Another prominent conceptual feature of Nazi architecture was the "Theory of Ruin Value", first put forward by Albert Speer, Hitler's personal architect. This theory postulated that for a civilization's influence to pass beyond the existence of the civilization itself, it was important that aesthetically pleasing and impressive ruins be left by the dilapidated buildings of that civilization. This theory, too, took inspiration from the ancient Romans and Greeks in attempting to emulate the even architectural remains of their civilizations with Nazi ones in thousands of years. Since the original inspiration for Nazi architecture was itself, the ancient Romans and Greeks, it was important to Hitler that at the end of the Thousand Year Reich, the remains would inspire others as Roman ruins had done for him.

An interesting remaining piece of Nazi architecture can be found in the former Berlin Tempelhof Airport which closed all airport operations in 2008. The main terminal was designed and built during the late 1930s and early 1940s according to a design by Ernst Sagebiel following the ideas of Speer and Hitler including that of ruin value. It was designed to be the main hub for Hitler's redesigned Berlin, to be called Germania. When completed, it was the world's largest building and today, should the building fall into disrepair, Speer and Hitler's ruin value theory may be demonstrated.

=== North Korea ===
The Potemkin village of Kijŏng-dong, which was constructed to convey an image of North Korea as prosperity, and to encourage South Korean soldiers to defect, has been cited as an example of architectural propaganda by architect Richard Buday.

=== United States ===
Architectural propaganda has been used throughout the history of the United States. Early in its history as an independent country, neoclassical architecture was often employed to convey allusions to democracy, stability, and refinement.

During the New Deal, many government buildings were constructed in an Art Deco style in an effort to convey a modern and progressive image.

Modernist architecture became common in the United States during the time of the Cold War, and was used to demonstrate ideas such as efficiency and technological superiority.

During the 21st century, figures on the political right-wing in the United States have promoted the use of neoclassical architecture.

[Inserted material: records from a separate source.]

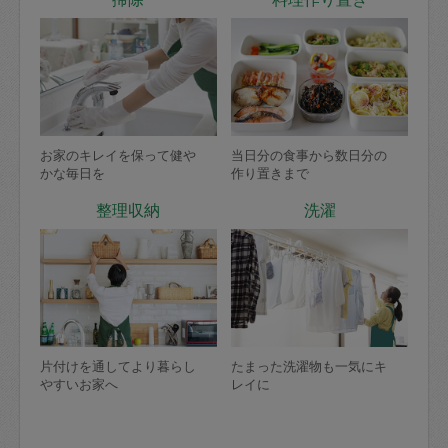
お家のキレイを保って健や
当日分の食事から数日分の
かな毎日を
作り置きまで
整理収納
洗濯
片付けを通してより暮らし
たまった洗濯物も一気にキ
やすいお家へ
レイに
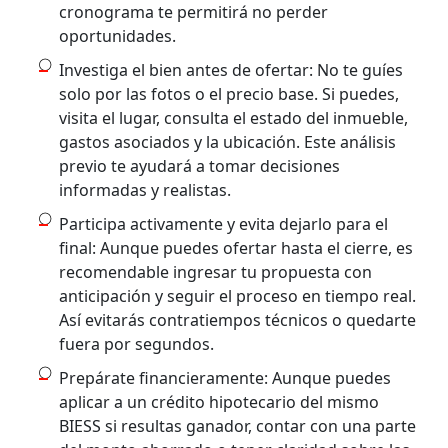
cronograma te permitirá no perder
oportunidades.
Investiga el bien antes de ofertar: No te guíes
solo por las fotos o el precio base. Si puedes,
visita el lugar, consulta el estado del inmueble,
gastos asociados y la ubicación. Este análisis
previo te ayudará a tomar decisiones
informadas y realistas.
Participa activamente y evita dejarlo para el
final: Aunque puedes ofertar hasta el cierre, es
recomendable ingresar tu propuesta con
anticipación y seguir el proceso en tiempo real.
Así evitarás contratiempos técnicos o quedarte
fuera por segundos.
Prepárate financieramente: Aunque puedes
aplicar a un crédito hipotecario del mismo
BIESS si resultas ganador, contar con una parte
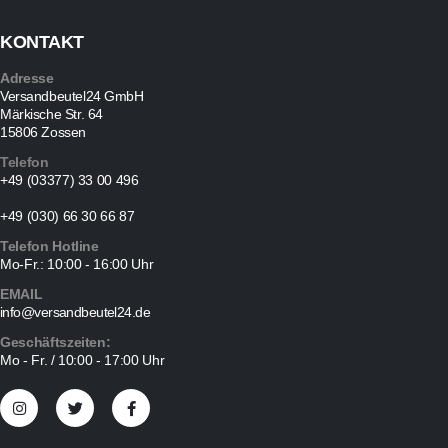
KONTAKT
Adresse
Versandbeutel24 GmbH
Märkische Str. 64
15806 Zossen
Telefon
+49 (03377) 33 00 496
+49 (030) 66 30 66 87
Telefon Hotline
Mo-Fr.: 10:00 - 16:00 Uhr
EMAIL
info@versandbeutel24.de
Geschäftszeiten:
Mo - Fr. / 10:00 - 17:00 Uhr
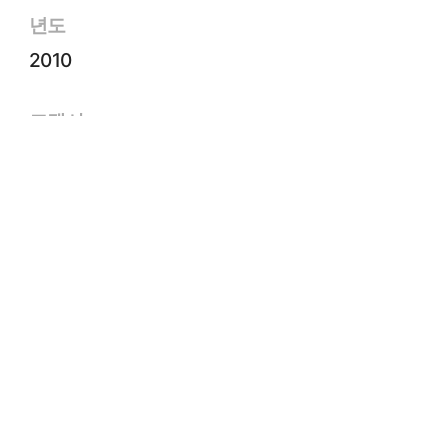
년도
2010
고객사
(주)시엘시티
면적
47㎡
규모
B2~10F
유형
판매/호텔/리조트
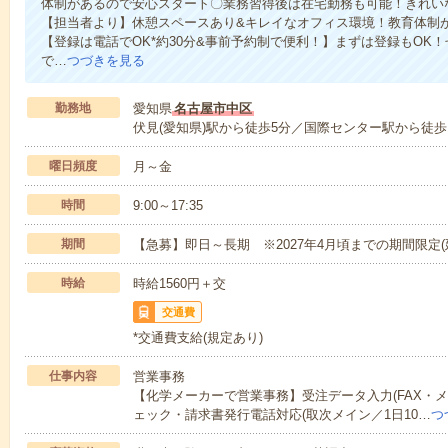
体制があるので安心スタート〇業務習得後は在宅勤務も可能！きれい
【担当者より】休憩スペースあり&キレイなオフィス環境！教育体制
【登録は電話でOK*約30分&事前予約制で便利！】まずは登録もOK
で…
つづきを見る
勤務地
愛知県
名古屋市中区
伏見(愛知県)駅から徒歩5分／国際センター駅から徒歩
曜日頻度
月～金
時間
9:00～17:35
期間
【急募】即日～長期 ※2027年4月頃までの期間限定(
時給
時給1560円＋交
交通費
*交通費支給(規定あり)
仕事内容
営業事務
【化学メーカーで営業事務】受注データ入力(FAX・
ェック・請求書発行電話対応(取次メイン／1日10…
つ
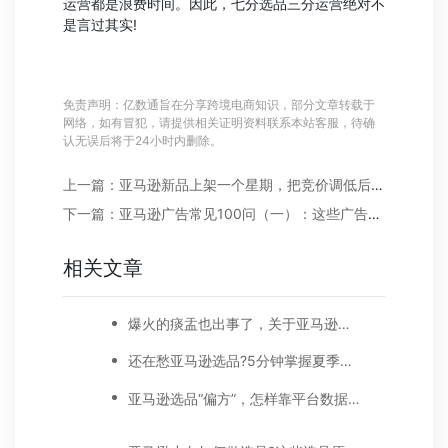
运营都是浪费时间。因此，七分选品三分运营绝对不
是言过其实!
免责声明：亿数通旨在分享跨境电商知识，部分文章转载于
网络，如有冒犯，请提供相关证明资料联系本站客服，待确
认无误后将于24小时内删除。
上一篇：亚马逊新品上架一个星期，把竞价调低后就没单，怎么办?与时间为朋友!
下一篇：亚马逊广告常见100问（一）：这些广告投放的“大坑”，你还在踩吗？
相关文章
爆火的痰盂也出事了，关于亚马逊选品还敢随便开玩笑吗?
还在愁亚马逊选品?5分钟掌握夏季欧美亚时尚选品最新趋势!
亚马逊选品“偏方”，怎样靠平台数据做好选品?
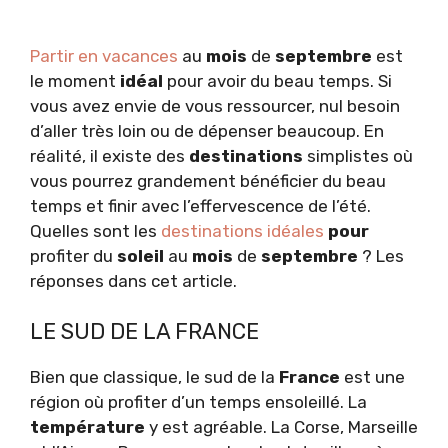
Partir en vacances
au
mois
de
septembre
est
le moment
idéal
pour avoir du beau temps. Si
vous avez envie de vous ressourcer, nul besoin
d’aller très loin ou de dépenser beaucoup. En
réalité, il existe des
destinations
simplistes où
vous pourrez grandement bénéficier du beau
temps et finir avec l’effervescence de l’été.
Quelles sont les
destinations idéales
pour
profiter du
soleil
au
mois
de
septembre
? Les
réponses dans cet article.
LE SUD DE LA FRANCE
Bien que classique, le sud de la
France
est une
région où profiter d’un temps ensoleillé. La
température
y est agréable. La Corse, Marseille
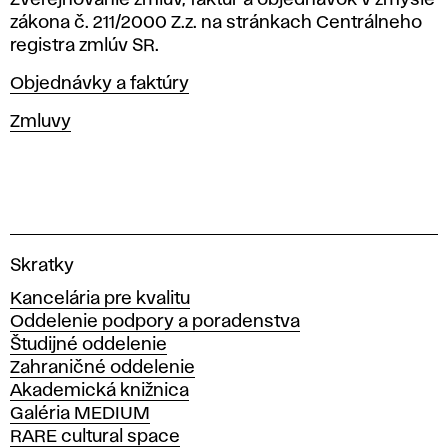
j
Zverejňovanie zmlúv, faktúr a objednávok v zmysle
zákona č. 211/2000 Z.z. na stránkach Centrálneho
e
registra zmlúv SR.
d
Objednávky a faktúry
n
Zmluvy
á
v
k
V
Skratky
y
Kancelária pre kvalitu
y
s
Oddelenie podpory a poradenstva
o
Študijné oddelenie
a
k
Zahraničné oddelenie
á
Akademická knižnica
š
Galéria MEDIUM
k
RARE cultural space
o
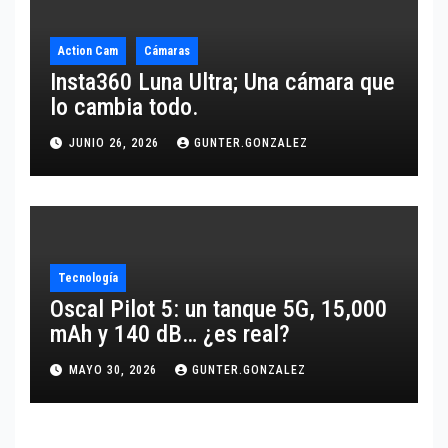
Action Cam
Cámaras
Insta360 Luna Ultra; Una cámara que
lo cambia todo.
JUNIO 26, 2026
GUNTER.GONZALEZ
Tecnología
Oscal Pilot 5: un tanque 5G, 15,000
mAh y 140 dB… ¿es real?
MAYO 30, 2026
GUNTER.GONZALEZ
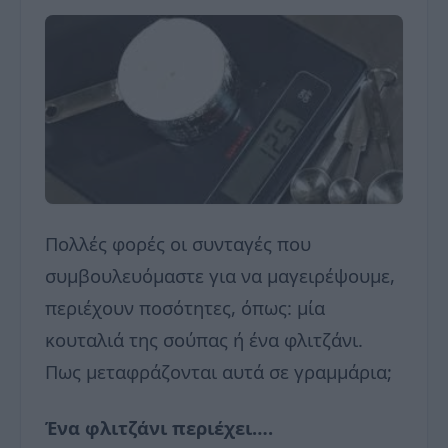
Πολλές φορές οι συνταγές που
συμβουλευόμαστε για να μαγειρέψουμε,
περιέχουν ποσότητες, όπως: μία
κουταλιά της σούπας ή ένα φλιτζάνι.
Πως μεταφράζονται αυτά σε γραμμάρια;
Ένα φλιτζάνι περιέχει….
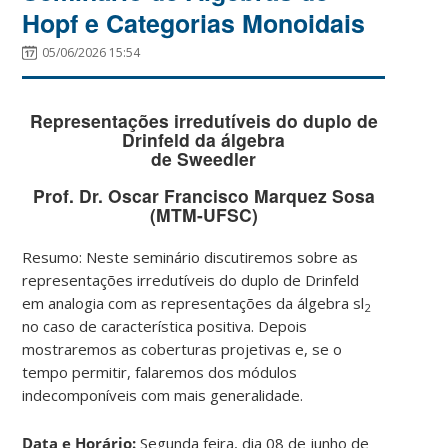
Hopf e Categorias Monoidais
05/06/2026 15:54
Representações irredutíveis do duplo de
Drinfeld da álgebra
de Sweedler
Prof. Dr. Oscar Francisco Marquez Sosa
(MTM-UFSC)
Resumo: Neste seminário discutiremos sobre as
representações irredutíveis do duplo de Drinfeld
em analogia com as representações da álgebra sl
2
no caso de característica positiva. Depois
mostraremos as coberturas projetivas e, se o
tempo permitir, falaremos dos módulos
indecomponíveis com mais generalidade.
Data e Horário:
Segunda feira, dia 08 de junho de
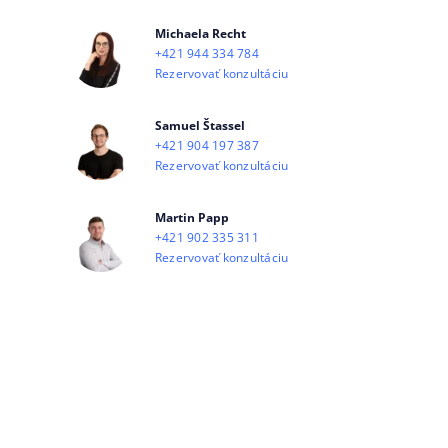
Michaela Recht
+421 944 334 784
Rezervovať konzultáciu
Samuel Štassel
+421 904 197 387
Rezervovať konzultáciu
Martin Papp
+421 902 335 311
Rezervovať konzultáciu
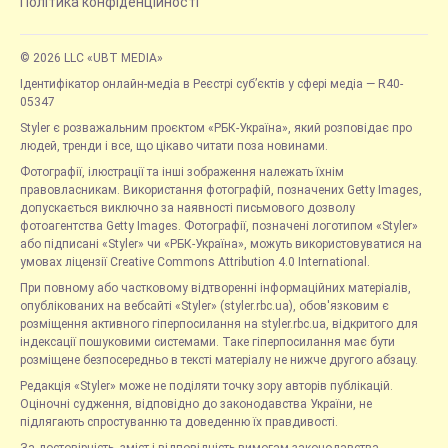
Політика конфіденційності
© 2026 LLC «UBT MEDIA»
Ідентифікатор онлайн-медіа в Реєстрі суб’єктів у сфері медіа — R40-
05347
Styler є розважальним проєктом «РБК-Україна», який розповідає про
людей, тренди і все, що цікаво читати поза новинами.
Фотографії, ілюстрації та інші зображення належать їхнім
правовласникам. Використання фотографій, позначених Getty Images,
допускається виключно за наявності письмового дозволу
фотоагентства Getty Images. Фотографії, позначені логотипом «Styler»
або підписані «Styler» чи «РБК-Україна», можуть використовуватися на
умовах ліцензії Creative Commons Attribution 4.0 International.
При повному або частковому відтворенні інформаційних матеріалів,
опублікованих на вебсайті «Styler» (styler.rbc.ua), обов'язковим є
розміщення активного гіперпосилання на styler.rbc.ua, відкритого для
індексації пошуковими системами. Таке гіперпосилання має бути
розміщене безпосередньо в тексті матеріалу не нижче другого абзацу.
Редакція «Styler» може не поділяти точку зору авторів публікацій.
Оціночні судження, відповідно до законодавства України, не
підлягають спростуванню та доведенню їх правдивості.
За достовірність, зміст і відповідність вимогам законодавства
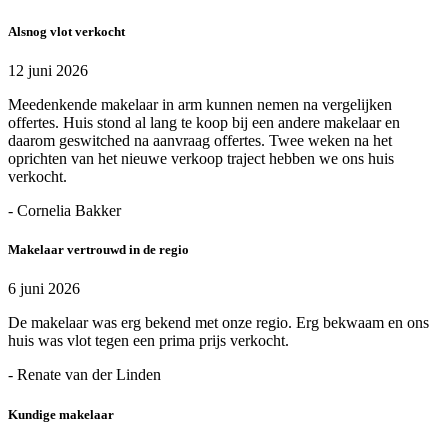
Alsnog vlot verkocht
12 juni 2026
Meedenkende makelaar in arm kunnen nemen na vergelijken
offertes. Huis stond al lang te koop bij een andere makelaar en
daarom geswitched na aanvraag offertes. Twee weken na het
oprichten van het nieuwe verkoop traject hebben we ons huis
verkocht.
- Cornelia Bakker
Makelaar vertrouwd in de regio
6 juni 2026
De makelaar was erg bekend met onze regio. Erg bekwaam en ons
huis was vlot tegen een prima prijs verkocht.
- Renate van der Linden
Kundige makelaar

Proposals for an America First Caucus have endorsed "European architecture" as "befitting a world power and source of freedom", and then-President Donald Trump passed an executive order mandating the use of neoclassical architecture in government buildings, and recommended demolishing or re-modeling existing modernist federal buildings. Trump's executive order was quickly overruled by subsequent President Joe Biden, and calls to discourage or prohibit non-classical architecture have been opposed by groups representing architects, and architectural firms. Some have also linked the uptick in interest in reviving classical architecture in the United States during this time with white nationalism.